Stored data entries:

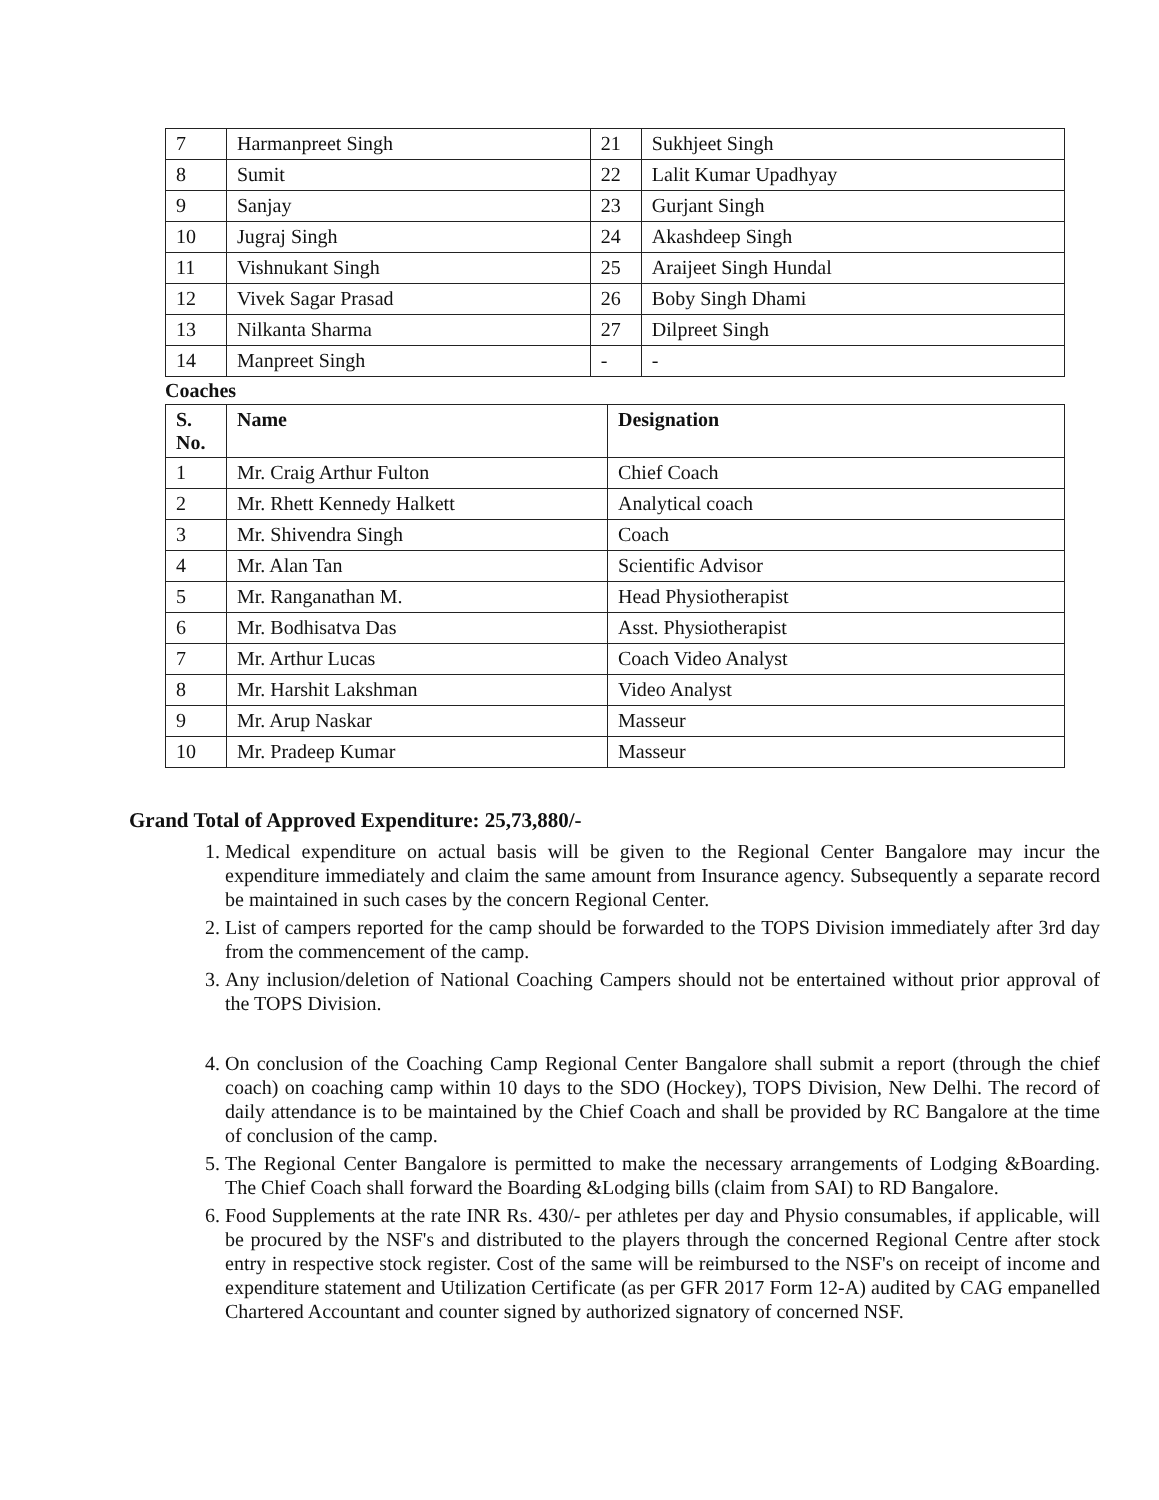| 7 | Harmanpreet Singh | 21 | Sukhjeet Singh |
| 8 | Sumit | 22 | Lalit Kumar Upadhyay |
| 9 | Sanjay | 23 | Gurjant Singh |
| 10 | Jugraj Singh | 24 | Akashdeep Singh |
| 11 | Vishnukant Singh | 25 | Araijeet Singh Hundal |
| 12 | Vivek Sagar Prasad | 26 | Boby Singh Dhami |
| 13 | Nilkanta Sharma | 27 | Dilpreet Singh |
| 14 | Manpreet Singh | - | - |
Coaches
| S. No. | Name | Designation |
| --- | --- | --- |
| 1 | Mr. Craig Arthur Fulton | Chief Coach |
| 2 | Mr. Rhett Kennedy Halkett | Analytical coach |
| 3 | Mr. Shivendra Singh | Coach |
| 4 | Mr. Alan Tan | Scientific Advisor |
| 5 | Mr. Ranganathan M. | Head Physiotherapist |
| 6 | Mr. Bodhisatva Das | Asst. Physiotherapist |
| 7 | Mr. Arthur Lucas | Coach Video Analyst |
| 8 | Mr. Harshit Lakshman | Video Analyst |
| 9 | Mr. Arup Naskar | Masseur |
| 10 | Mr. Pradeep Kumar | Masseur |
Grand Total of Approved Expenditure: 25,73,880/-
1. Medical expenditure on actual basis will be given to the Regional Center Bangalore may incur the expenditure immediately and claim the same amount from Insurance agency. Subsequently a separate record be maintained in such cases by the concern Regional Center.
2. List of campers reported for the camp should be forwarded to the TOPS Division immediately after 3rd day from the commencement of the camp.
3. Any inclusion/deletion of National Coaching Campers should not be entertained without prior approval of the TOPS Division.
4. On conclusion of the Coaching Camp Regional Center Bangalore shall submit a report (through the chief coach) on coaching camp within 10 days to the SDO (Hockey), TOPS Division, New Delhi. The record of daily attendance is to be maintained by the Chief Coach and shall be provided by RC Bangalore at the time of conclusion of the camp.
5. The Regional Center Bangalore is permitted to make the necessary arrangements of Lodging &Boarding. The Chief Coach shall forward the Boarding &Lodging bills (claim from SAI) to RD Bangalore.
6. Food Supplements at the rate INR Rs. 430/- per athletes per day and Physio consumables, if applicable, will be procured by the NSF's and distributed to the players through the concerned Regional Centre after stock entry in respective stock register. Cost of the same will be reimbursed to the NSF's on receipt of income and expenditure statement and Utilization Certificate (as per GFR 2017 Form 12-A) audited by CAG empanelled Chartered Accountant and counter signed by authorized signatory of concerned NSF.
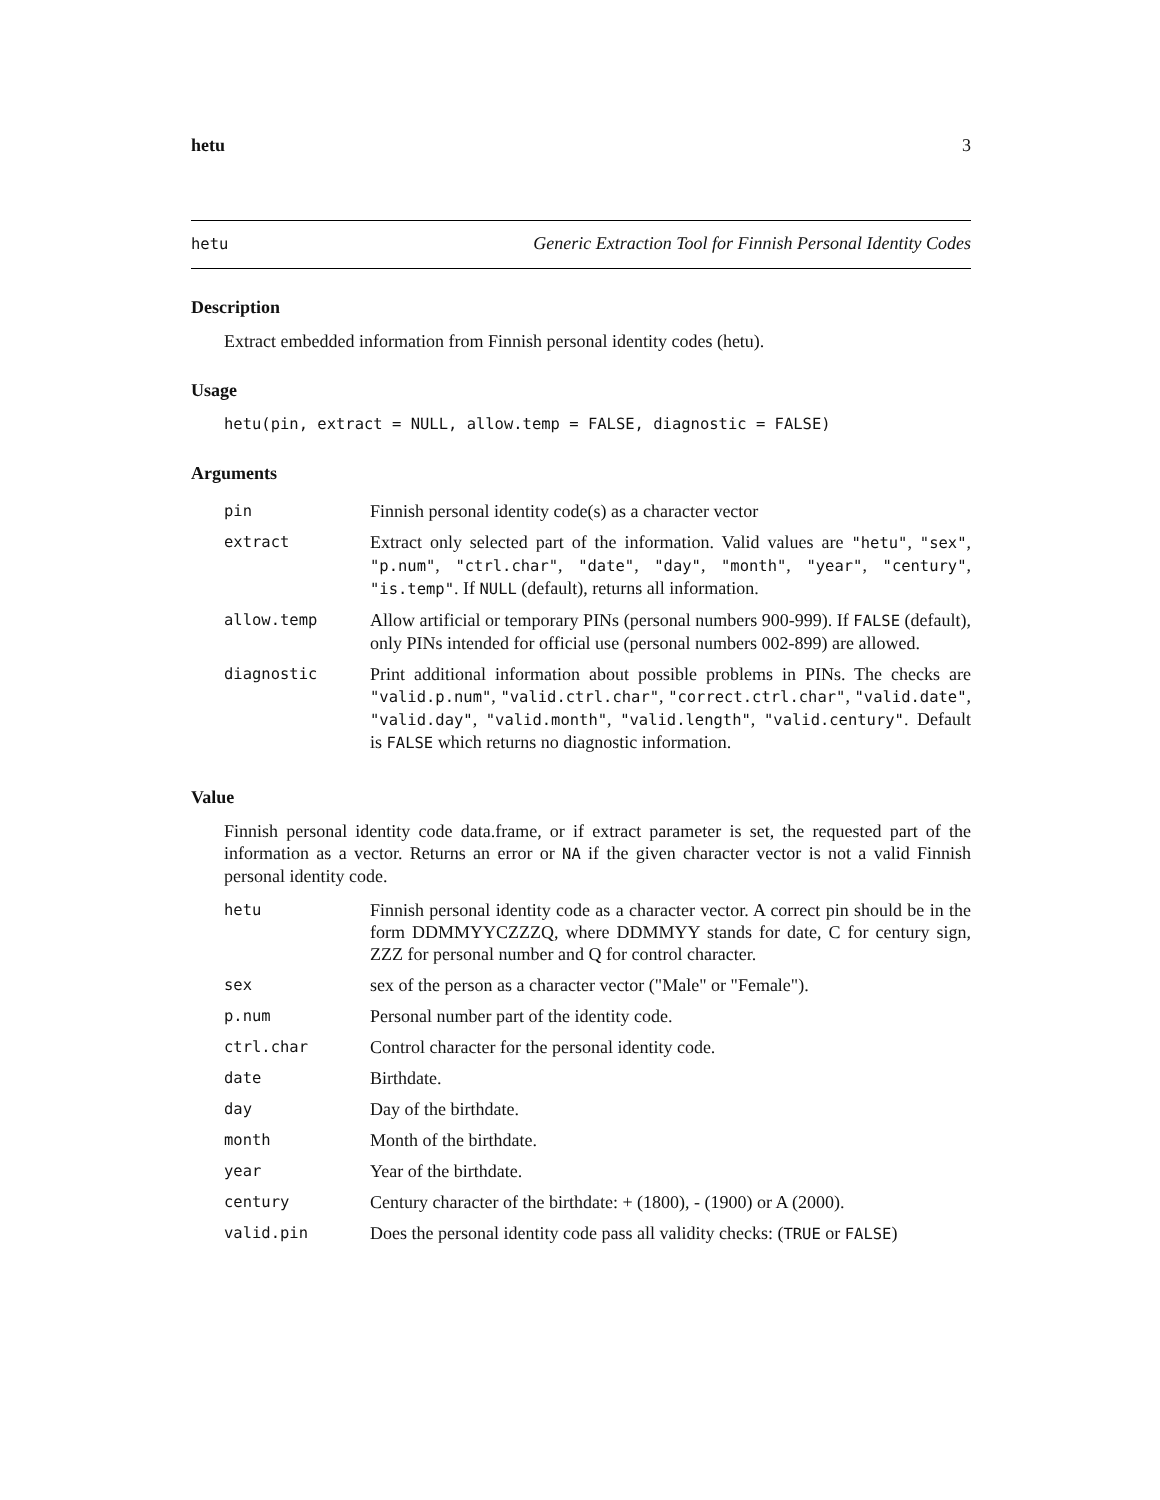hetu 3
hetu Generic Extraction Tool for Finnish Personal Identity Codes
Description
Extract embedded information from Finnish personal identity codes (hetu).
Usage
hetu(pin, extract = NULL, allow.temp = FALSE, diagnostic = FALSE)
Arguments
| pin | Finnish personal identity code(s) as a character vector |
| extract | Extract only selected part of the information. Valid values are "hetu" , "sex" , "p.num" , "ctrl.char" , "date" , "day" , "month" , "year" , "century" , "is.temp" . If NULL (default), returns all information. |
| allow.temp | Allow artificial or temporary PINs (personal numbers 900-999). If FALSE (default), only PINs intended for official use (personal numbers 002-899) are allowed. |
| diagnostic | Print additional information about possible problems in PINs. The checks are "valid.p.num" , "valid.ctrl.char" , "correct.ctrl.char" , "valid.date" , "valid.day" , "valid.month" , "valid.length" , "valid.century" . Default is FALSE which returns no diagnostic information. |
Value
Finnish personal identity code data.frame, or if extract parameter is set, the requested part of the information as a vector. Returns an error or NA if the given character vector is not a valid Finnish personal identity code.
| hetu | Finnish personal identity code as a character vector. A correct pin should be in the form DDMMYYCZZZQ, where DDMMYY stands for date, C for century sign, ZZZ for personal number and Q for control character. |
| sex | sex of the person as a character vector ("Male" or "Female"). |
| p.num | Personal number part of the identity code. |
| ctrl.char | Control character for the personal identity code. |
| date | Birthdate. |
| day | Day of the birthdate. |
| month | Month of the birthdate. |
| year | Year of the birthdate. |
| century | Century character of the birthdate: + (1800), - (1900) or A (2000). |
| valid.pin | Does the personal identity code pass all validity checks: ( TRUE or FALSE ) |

**The problem**: Without including any images, output the data exactly as given.

**Written reply**:
| 7 | Harmanpreet Singh | 21 | Sukhjeet Singh |
| 8 | Sumit | 22 | Lalit Kumar Upadhyay |
| 9 | Sanjay | 23 | Gurjant Singh |
| 10 | Jugraj Singh | 24 | Akashdeep Singh |
| 11 | Vishnukant Singh | 25 | Araijeet Singh Hundal |
| 12 | Vivek Sagar Prasad | 26 | Boby Singh Dhami |
| 13 | Nilkanta Sharma | 27 | Dilpreet Singh |
| 14 | Manpreet Singh | - | - |
Coaches
| S. No. | Name | Designation |
| --- | --- | --- |
| 1 | Mr. Craig Arthur Fulton | Chief Coach |
| 2 | Mr. Rhett Kennedy Halkett | Analytical coach |
| 3 | Mr. Shivendra Singh | Coach |
| 4 | Mr. Alan Tan | Scientific Advisor |
| 5 | Mr. Ranganathan M. | Head Physiotherapist |
| 6 | Mr. Bodhisatva Das | Asst. Physiotherapist |
| 7 | Mr. Arthur Lucas | Coach Video Analyst |
| 8 | Mr. Harshit Lakshman | Video Analyst |
| 9 | Mr. Arup Naskar | Masseur |
| 10 | Mr. Pradeep Kumar | Masseur |
Grand Total of Approved Expenditure: 25,73,880/-
1. Medical expenditure on actual basis will be given to the Regional Center Bangalore may incur the expenditure immediately and claim the same amount from Insurance agency. Subsequently a separate record be maintained in such cases by the concern Regional Center.
2. List of campers reported for the camp should be forwarded to the TOPS Division immediately after 3rd day from the commencement of the camp.
3. Any inclusion/deletion of National Coaching Campers should not be entertained without prior approval of the TOPS Division.
4. On conclusion of the Coaching Camp Regional Center Bangalore shall submit a report (through the chief coach) on coaching camp within 10 days to the SDO (Hockey), TOPS Division, New Delhi. The record of daily attendance is to be maintained by the Chief Coach and shall be provided by RC Bangalore at the time of conclusion of the camp.
5. The Regional Center Bangalore is permitted to make the necessary arrangements of Lodging &Boarding. The Chief Coach shall forward the Boarding &Lodging bills (claim from SAI) to RD Bangalore.
6. Food Supplements at the rate INR Rs. 430/- per athletes per day and Physio consumables, if applicable, will be procured by the NSF's and distributed to the players through the concerned Regional Centre after stock entry in respective stock register. Cost of the same will be reimbursed to the NSF's on receipt of income and expenditure statement and Utilization Certificate (as per GFR 2017 Form 12-A) audited by CAG empanelled Chartered Accountant and counter signed by authorized signatory of concerned NSF.
hetu 3
hetu Generic Extraction Tool for Finnish Personal Identity Codes
Description
Extract embedded information from Finnish personal identity codes (hetu).
Usage
hetu(pin, extract = NULL, allow.temp = FALSE, diagnostic = FALSE)
Arguments
| pin | Finnish personal identity code(s) as a character vector |
| extract | Extract only selected part of the information. Valid values are "hetu" , "sex" , "p.num" , "ctrl.char" , "date" , "day" , "month" , "year" , "century" , "is.temp" . If NULL (default), returns all information. |
| allow.temp | Allow artificial or temporary PINs (personal numbers 900-999). If FALSE (default), only PINs intended for official use (personal numbers 002-899) are allowed. |
| diagnostic | Print additional information about possible problems in PINs. The checks are "valid.p.num" , "valid.ctrl.char" , "correct.ctrl.char" , "valid.date" , "valid.day" , "valid.month" , "valid.length" , "valid.century" . Default is FALSE which returns no diagnostic information. |
Value
Finnish personal identity code data.frame, or if extract parameter is set, the requested part of the information as a vector. Returns an error or NA if the given character vector is not a valid Finnish personal identity code.
| hetu | Finnish personal identity code as a character vector. A correct pin should be in the form DDMMYYCZZZQ, where DDMMYY stands for date, C for century sign, ZZZ for personal number and Q for control character. |
| sex | sex of the person as a character vector ("Male" or "Female"). |
| p.num | Personal number part of the identity code. |
| ctrl.char | Control character for the personal identity code. |
| date | Birthdate. |
| day | Day of the birthdate. |
| month | Month of the birthdate. |
| year | Year of the birthdate. |
| century | Century character of the birthdate: + (1800), - (1900) or A (2000). |
| valid.pin | Does the personal identity code pass all validity checks: ( TRUE or FALSE ) |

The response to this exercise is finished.